##### 本文抜粋
ライターきのしたの“一言いわせて”木下壽國

2013/12/14

ライターきのしたの“ひと言いわせて”④

ライターきのしたの“ひと言いわせて”④

木下壽國

「平和的生存権」への想い

 ~故・榎本信行さんに捧ぐ~ 

私は勉強不足の人間で、そのためにいままで損ばかりしてきた気がする。つい最近も、それを感じさせられる場面に出くわした。先日、榎本信行弁護士を偲んで開かれた平権懇の例会でのことだ。

榎本先生、通称エノさんの後を受けて、横田基地公害訴訟の事務局長を引き継いだ中杉喜代司弁護士が、訴訟の経過といまを報告した。普段はあまり顔を見せない浦田賢治・元早大教授のほか、かつて国会でも活躍した内藤功弁護士も参加された。それだけでも各分野がエノさんに寄せていた信頼と親しみの情を感じることができそうだが、浦田先生はさらに中杉先生の報告後、エノさんの業績の出版化も提起された。

エノさんが生涯をかけて「平和的生存権」という権利の確立に心血を注いできたであろうことは間違いのないことだと思う。それは、最近まで平権懇の活動に熱心にかかわってきたことからもうかがえる。

彼が長く代表を務めてきた私たちのグループ平権懇は主として軍事、平和の視点から、この権利の確立に努力してきた。しかし私自身はというと、ちょっと異なるところから同権利に注目している。この春、私はあるシンクタンクの季刊誌に、住宅問題の論考を発表したが、その中で、生存権および平和的生存権を“住み続ける権利”を構築するための基礎概念とすることを提唱した。生存権で人間生活の底辺を支え、さらに平和的生存権によってより積極的に人間らしい生活、住まい方を構築できないかと主張したのである。「平和」という概念は幅広い。ひとり軍事、平和の問題にとどまらず、人の生活の多様性を包含するのにふさわしいものといえるのではないか。

平和的生存権の内実の多様性は、この概念の生成、発展過程にもよく表れているように思う。私は、今回の例会に際し、エノさんが著した「軍隊と住民」(日本評論社)を急いで読んだ。すると、この権利が軍事基地問題への対応の中から生成しつつ、憲法の基本原理である民主主義、基本的人権、平和主義を体現し、都市問題や公害などをめぐる環境権、教育問題、健康などの日常生活など幅広い分野を包含しながら、その概要を固めてきた様子が明快に伝わってきたのである。
##########
##### 提供資料
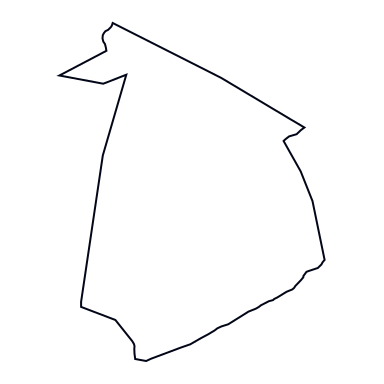 the district of San Juan del Estado, Oaxaca, Mexico
{"feature_id": "50627088B28332603563682", "entity_name": "San Juan del Estado", "entity_type": "district", "adm_level": 2, "iso_a3": "MEX", "parent_name": "Mexico", "parent_adm1": "Oaxaca", "projection": "robinson", "projection_center": [-96.772, 17.333], "detail": "fine", "context": "isolated", "style": "outline", "palette": "ink", "viewbox_px": 384, "rotation_deg": 0, "n_neighbors": 0, "source": "geoboundaries", "source_scale": "gbopen_adm2", "svg_char_len": 981}
<svg xmlns="http://www.w3.org/2000/svg" viewBox="0 0 384 384"><path d="M221.2,77.9L112.7,23.0L111.9,25.4L111.3,26.6L110.0,28.0L108.2,29.8L105.4,31.2L103.9,33.1L102.8,35.2L102.5,38.3L103.3,41.6L105.0,44.1L105.8,47.3L106.4,50.8L59.4,75.5L103.2,83.7L106.7,82.4L126.3,74.7L102.8,155.5L81.1,301.8L81.1,306.9L115.4,320.0L132.3,341.2L134.0,344.1L134.5,346.1L134.3,348.9L134.5,353.7L135.2,359.0L141.7,360.2L146.2,361.0L151.1,358.7L180.5,347.7L189.4,344.6L190.1,344.4L201.4,337.9L208.2,334.3L214.7,330.4L217.4,328.3L221.5,326.4L228.2,324.3L248.5,311.6L255.8,308.7L258.9,306.9L260.9,305.3L268.9,301.2L273.0,300.1L274.2,299.0L277.4,297.4L286.5,291.8L292.4,289.4L294.2,287.8L295.3,286.0L300.7,280.4L303.3,277.3L303.4,276.0L306.5,271.8L309.0,270.9L317.8,268.0L321.4,264.5L322.7,262.1L324.6,259.9L312.5,201.1L300.7,171.4L283.6,141.0L284.7,139.9L286.0,138.8L289.1,136.4L296.6,134.2L300.8,130.2L304.4,127.5L300.2,125.0L290.0,119.0L221.2,77.9Z" fill="none" stroke="#020617" stroke-width="2"/></svg>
##########
取り組む内容:
[A] 本文抜粋で「弁護士」と書かれている人物の名前を、すべて挙げてください。
[B] 本文抜粋の「エノさんが生涯をかけて「平和」から始めて「いものといえるのではないか。」まで続く部分を、「エノさん」を「榎本先生」に変えて書き直してください。
資料は本文抜粋とは別個のものです。

解答例:
[A] 榎本信行、中杉喜代司、内藤功

[B]
榎本先生が生涯をかけて「平和的生存権」という権利の確立に心血を注いできたであろうことは間違いのないことだと思う。それは、最近まで平権懇の活動に熱心にかかわってきたことからもうかがえる。

彼が長く代表を務めてきた私たちのグループ平権懇は主として軍事、平和の視点から、この権利の確立に努力してきた。しかし私自身はというと、ちょっと異なるところから同権利に注目している。この春、私はあるシンクタンクの季刊誌に、住宅問題の論考を発表したが、その中で、生存権および平和的生存権を“住み続ける権利”を構築するための基礎概念とすることを提唱した。生存権で人間生活の底辺を支え、さらに平和的生存権によってより積極的に人間らしい生活、住まい方を構築できないかと主張したのである。「平和」という概念は幅広い。ひとり軍事、平和の問題にとどまらず、人の生活の多様性を包含するのにふさわしいものといえるのではないか。